**REQUEST:** Copy each line of the data below in which the word "list" can be found.
INFORMATION GIVEN section start
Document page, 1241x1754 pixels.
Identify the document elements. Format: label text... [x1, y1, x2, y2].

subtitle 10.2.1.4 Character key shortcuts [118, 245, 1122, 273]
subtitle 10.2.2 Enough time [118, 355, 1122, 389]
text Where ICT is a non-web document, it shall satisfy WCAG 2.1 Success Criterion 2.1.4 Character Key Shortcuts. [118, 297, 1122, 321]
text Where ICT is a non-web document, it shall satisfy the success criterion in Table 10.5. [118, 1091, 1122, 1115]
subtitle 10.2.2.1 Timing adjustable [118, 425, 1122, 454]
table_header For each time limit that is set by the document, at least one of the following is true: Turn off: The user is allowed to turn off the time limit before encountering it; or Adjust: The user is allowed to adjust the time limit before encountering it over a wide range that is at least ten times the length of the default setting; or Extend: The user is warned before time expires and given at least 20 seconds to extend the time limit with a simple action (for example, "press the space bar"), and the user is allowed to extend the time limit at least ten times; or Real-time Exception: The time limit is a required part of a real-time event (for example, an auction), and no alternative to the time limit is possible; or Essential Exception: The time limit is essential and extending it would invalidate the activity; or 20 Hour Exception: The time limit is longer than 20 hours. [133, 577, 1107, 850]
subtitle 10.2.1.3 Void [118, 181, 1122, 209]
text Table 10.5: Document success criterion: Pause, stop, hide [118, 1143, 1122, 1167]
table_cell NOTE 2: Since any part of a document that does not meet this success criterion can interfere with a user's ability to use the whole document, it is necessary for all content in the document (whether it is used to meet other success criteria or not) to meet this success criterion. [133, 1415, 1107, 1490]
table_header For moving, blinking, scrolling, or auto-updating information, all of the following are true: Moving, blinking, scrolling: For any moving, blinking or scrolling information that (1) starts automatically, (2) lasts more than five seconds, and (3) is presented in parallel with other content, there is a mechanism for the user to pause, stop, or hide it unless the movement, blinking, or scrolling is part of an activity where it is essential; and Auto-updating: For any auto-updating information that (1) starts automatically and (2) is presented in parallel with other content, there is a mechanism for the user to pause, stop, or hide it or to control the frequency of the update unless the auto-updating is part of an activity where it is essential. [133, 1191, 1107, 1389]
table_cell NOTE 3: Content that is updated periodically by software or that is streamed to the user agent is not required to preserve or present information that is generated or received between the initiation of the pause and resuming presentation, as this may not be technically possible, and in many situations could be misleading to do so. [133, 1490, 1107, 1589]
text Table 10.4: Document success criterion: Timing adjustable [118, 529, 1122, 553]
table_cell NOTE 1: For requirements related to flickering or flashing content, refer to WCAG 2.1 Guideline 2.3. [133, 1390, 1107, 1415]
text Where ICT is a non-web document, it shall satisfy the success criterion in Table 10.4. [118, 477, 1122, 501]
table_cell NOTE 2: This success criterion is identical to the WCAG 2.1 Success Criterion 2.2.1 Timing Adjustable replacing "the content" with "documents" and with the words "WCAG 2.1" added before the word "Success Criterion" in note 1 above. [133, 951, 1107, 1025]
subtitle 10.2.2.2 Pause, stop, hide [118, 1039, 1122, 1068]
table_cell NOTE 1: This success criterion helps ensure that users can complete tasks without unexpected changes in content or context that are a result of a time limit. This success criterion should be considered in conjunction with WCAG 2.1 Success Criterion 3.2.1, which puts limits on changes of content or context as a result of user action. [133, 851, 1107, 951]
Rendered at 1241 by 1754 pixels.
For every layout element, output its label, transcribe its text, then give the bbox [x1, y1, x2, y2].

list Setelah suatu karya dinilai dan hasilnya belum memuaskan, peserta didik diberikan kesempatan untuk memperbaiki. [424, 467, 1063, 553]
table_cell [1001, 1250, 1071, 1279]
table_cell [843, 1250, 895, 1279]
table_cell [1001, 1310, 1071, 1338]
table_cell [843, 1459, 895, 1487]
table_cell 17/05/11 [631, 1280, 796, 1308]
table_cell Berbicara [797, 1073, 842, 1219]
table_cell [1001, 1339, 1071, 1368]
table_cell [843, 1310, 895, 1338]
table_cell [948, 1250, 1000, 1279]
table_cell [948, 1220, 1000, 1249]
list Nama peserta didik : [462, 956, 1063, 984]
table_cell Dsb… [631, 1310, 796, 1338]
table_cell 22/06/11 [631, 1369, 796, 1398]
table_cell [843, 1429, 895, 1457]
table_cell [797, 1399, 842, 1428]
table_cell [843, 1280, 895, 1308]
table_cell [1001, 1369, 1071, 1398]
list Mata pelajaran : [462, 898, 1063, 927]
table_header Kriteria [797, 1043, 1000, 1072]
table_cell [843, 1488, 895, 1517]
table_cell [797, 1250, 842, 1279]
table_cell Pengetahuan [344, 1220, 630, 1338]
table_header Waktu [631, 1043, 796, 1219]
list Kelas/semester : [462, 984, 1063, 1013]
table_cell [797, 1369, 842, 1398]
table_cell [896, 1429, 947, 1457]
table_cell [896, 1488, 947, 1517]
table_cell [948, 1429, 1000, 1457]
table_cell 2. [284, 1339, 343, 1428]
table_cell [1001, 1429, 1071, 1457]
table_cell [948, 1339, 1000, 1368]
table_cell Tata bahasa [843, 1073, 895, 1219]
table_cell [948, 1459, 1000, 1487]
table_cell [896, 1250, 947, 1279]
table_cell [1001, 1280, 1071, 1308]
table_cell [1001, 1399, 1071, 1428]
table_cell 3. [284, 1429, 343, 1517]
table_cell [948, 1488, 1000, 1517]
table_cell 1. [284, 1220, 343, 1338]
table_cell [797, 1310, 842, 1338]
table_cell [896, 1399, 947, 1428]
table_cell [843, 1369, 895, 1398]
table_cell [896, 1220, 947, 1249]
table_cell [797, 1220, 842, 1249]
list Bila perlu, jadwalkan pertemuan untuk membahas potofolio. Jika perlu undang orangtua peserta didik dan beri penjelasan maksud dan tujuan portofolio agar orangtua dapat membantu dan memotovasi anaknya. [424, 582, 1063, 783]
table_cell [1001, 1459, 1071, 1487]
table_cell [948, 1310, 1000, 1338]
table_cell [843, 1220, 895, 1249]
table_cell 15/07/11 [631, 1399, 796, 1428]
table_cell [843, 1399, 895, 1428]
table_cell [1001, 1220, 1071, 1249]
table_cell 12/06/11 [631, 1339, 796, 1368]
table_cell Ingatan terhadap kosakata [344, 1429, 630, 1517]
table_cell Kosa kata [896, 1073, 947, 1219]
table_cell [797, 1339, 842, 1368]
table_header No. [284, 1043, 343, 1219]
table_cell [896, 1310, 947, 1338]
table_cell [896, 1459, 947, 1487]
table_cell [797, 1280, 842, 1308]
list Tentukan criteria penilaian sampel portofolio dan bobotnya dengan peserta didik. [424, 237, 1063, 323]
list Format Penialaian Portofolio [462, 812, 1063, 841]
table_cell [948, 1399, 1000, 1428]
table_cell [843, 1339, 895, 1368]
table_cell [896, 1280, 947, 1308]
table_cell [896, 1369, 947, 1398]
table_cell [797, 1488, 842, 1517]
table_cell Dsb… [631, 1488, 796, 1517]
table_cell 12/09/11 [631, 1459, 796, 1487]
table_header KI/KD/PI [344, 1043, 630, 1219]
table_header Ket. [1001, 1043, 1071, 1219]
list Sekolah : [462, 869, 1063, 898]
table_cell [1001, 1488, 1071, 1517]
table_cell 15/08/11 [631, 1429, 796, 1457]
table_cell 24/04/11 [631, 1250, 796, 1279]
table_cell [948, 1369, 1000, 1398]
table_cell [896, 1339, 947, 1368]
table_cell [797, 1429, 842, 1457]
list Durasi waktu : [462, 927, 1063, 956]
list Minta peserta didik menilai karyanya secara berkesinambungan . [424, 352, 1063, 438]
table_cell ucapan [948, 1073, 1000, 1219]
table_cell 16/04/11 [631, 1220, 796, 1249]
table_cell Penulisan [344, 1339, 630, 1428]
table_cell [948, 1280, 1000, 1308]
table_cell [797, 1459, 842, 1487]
INFORMATION GIVEN section end
**OUTPUT FOR THIS TASK:**
list Setelah suatu karya dinilai dan hasilnya belum memuaskan, peserta didik diberikan kesempatan untuk memperbaiki. [424, 467, 1063, 553]
list Nama peserta didik : [462, 956, 1063, 984]
list Mata pelajaran : [462, 898, 1063, 927]
list Kelas/semester : [462, 984, 1063, 1013]
list Bila perlu, jadwalkan pertemuan untuk membahas potofolio. Jika perlu undang orangtua peserta didik dan beri penjelasan maksud dan tujuan portofolio agar orangtua dapat membantu dan memotovasi anaknya. [424, 582, 1063, 783]
list Tentukan criteria penilaian sampel portofolio dan bobotnya dengan peserta didik. [424, 237, 1063, 323]
list Format Penialaian Portofolio [462, 812, 1063, 841]
list Sekolah : [462, 869, 1063, 898]
list Durasi waktu : [462, 927, 1063, 956]
list Minta peserta didik menilai karyanya secara berkesinambungan . [424, 352, 1063, 438]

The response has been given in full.